== Work instructions ==
Only the lines from the start of the data through the line containing "zásobníku bez klíče. Objem zásobníku 1000 ml." should be written out, exactly as they are, with both ends included and the pictures left out.
[Records for this exercise]
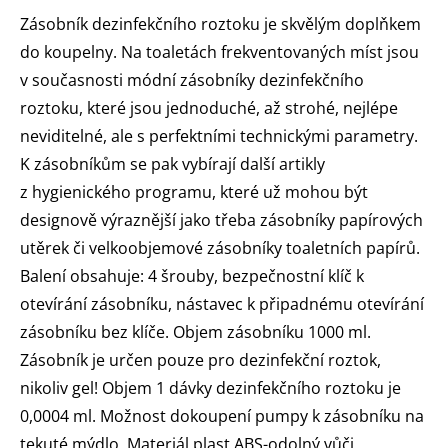
Zásobník dezinfekčního roztoku je skvělým doplňkem
do koupelny. Na toaletách frekventovaných míst jsou
v současnosti módní zásobníky dezinfekčního
roztoku, které jsou jednoduché, až strohé, nejlépe
neviditelné, ale s perfektními technickými parametry.
K zásobníkům se pak vybírají další artikly
z hygienického programu, které už mohou být
designově výraznější jako třeba zásobníky papírových
utěrek či velkoobjemové zásobníky toaletních papírů.
Balení obsahuje: 4 šrouby, bezpečnostní klíč k
otevírání zásobníku, nástavec k připadnému otevírání
zásobníku bez klíče. Objem zásobníku 1000 ml.
Zásobník je určen pouze pro dezinfekční roztok,
nikoliv gel! Objem 1 dávky dezinfekčního roztoku je
0,0004 ml. Možnost dokoupení pumpy k zásobníku na
tekuté mýdlo. Materiál plast ABS-odolný vůči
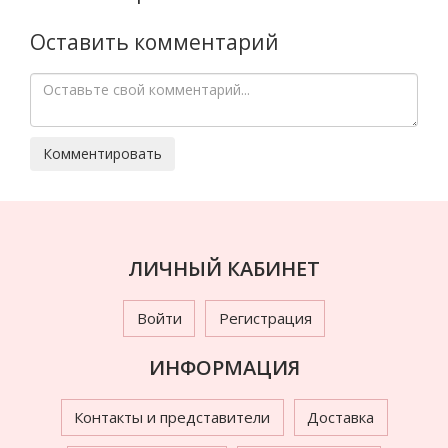
Оставить комментарий
ЛИЧНЫЙ КАБИНЕТ
Войти
Регистрация
ИНФОРМАЦИЯ
Контакты и представители
Доставка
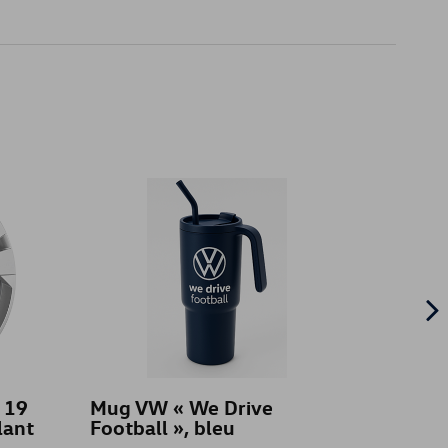
X 19
Mug VW « We Drive
ROUE
lant
Football », bleu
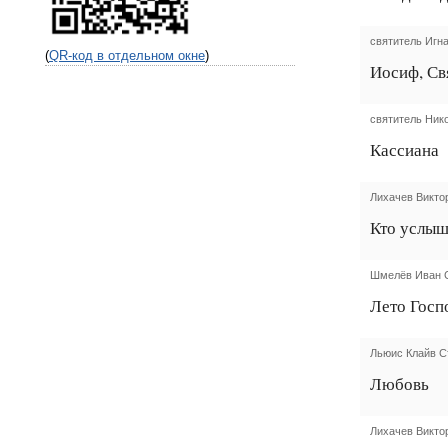
святитель Игна
(
QR-код в отдельном окне
)
Иосиф, Св
святитель Ник
Кассиана
Лихачев Викто
Кто услыш
Шмелёв Иван 
Лето Госп
Льюис Клайв С
Любовь
Лихачев Викто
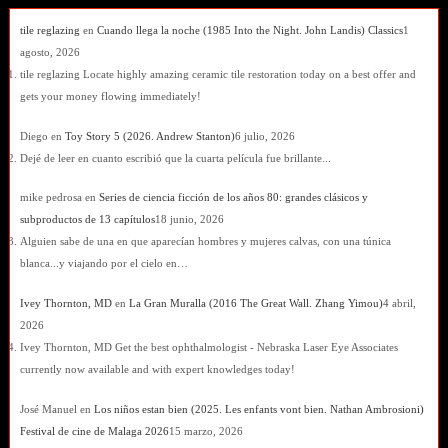
tile reglazing
en
Cuando llega la noche (1985 Into the Night. John Landis) Classics
1
agosto, 2026
tile reglazing Locate highly amazing ceramic tile restoration today on a best offer and
gets your money flowing immediately!
Diego
en
Toy Story 5 (2026. Andrew Stanton)
6 julio, 2026
Dejé de leer en cuanto escribió que la cuarta película fue brillante...
mike pedrosa
en
Series de ciencia ficción de los años 80: grandes clásicos y
subproductos de 13 capítulos
18 junio, 2026
Alguien sabe de una en que aparecían hombres y mujeres calvas, con una túnica
blanca...y viajando por el cielo en…
Ivey Thornton, MD
en
La Gran Muralla (2016 The Great Wall. Zhang Yimou)
4 abril,
2026
Ivey Thornton, MD Get the best ophthalmologist - Nebraska Laser Eye Associates
currently now available and with expert knowledges today!
José Manuel
en
Los niños estan bien (2025. Les enfants vont bien. Nathan Ambrosioni)
Festival de cine de Malaga 2026
15 marzo, 2026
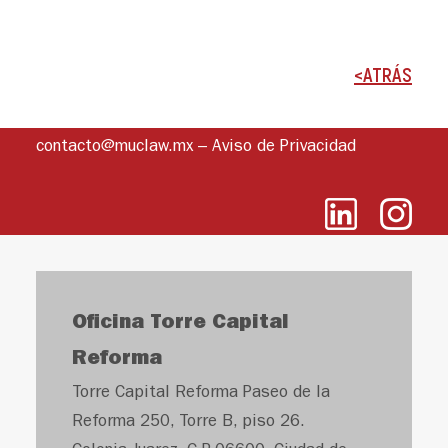
<ATRÁS
contacto@muclaw.mx
–
Aviso de Privacidad
Oficina Torre Capital
Reforma
Torre Capital Reforma Paseo de la
Reforma 250, Torre B, piso 26.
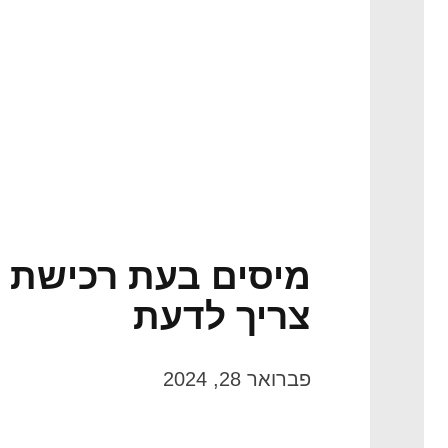
מיסים בעת רכישת ד
צריך לדעת
פברואר 28, 2024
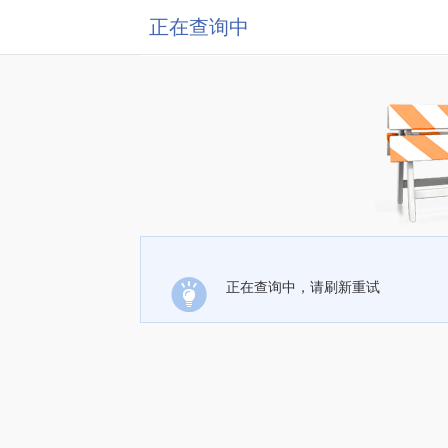
正在查询中
正在查询中，请刷新重试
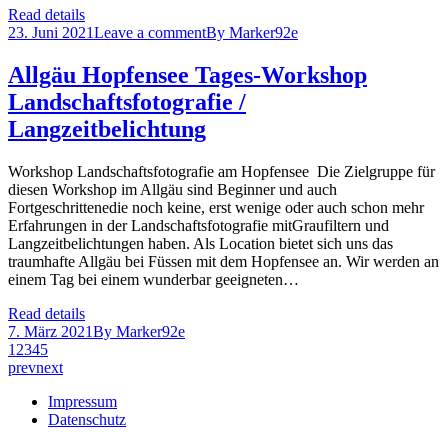
Read details
23. Juni 2021
Leave a comment
By
Marker92e
Allgäu Hopfensee Tages-Workshop
Landschaftsfotografie /
Langzeitbelichtung
Workshop Landschaftsfotografie am Hopfensee Die Zielgruppe für
diesen Workshop im Allgäu sind Beginner und auch
Fortgeschrittenedie noch keine, erst wenige oder auch schon mehr
Erfahrungen in der Landschaftsfotografie mitGraufiltern und
Langzeitbelichtungen haben. Als Location bietet sich uns das
traumhafte Allgäu bei Füssen mit dem Hopfensee an. Wir werden an
einem Tag bei einem wunderbar geeigneten…
Read details
7. März 2021
By
Marker92e
1
2
3
4
5
prev
next
Impressum
Datenschutz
[/Records for this exercise]
== Answer to the exercise ==
Zásobník dezinfekčního roztoku je skvělým doplňkem
do koupelny. Na toaletách frekventovaných míst jsou
v současnosti módní zásobníky dezinfekčního
roztoku, které jsou jednoduché, až strohé, nejlépe
neviditelné, ale s perfektními technickými parametry.
K zásobníkům se pak vybírají další artikly
z hygienického programu, které už mohou být
designově výraznější jako třeba zásobníky papírových
utěrek či velkoobjemové zásobníky toaletních papírů.
Balení obsahuje: 4 šrouby, bezpečnostní klíč k
otevírání zásobníku, nástavec k připadnému otevírání
zásobníku bez klíče. Objem zásobníku 1000 ml.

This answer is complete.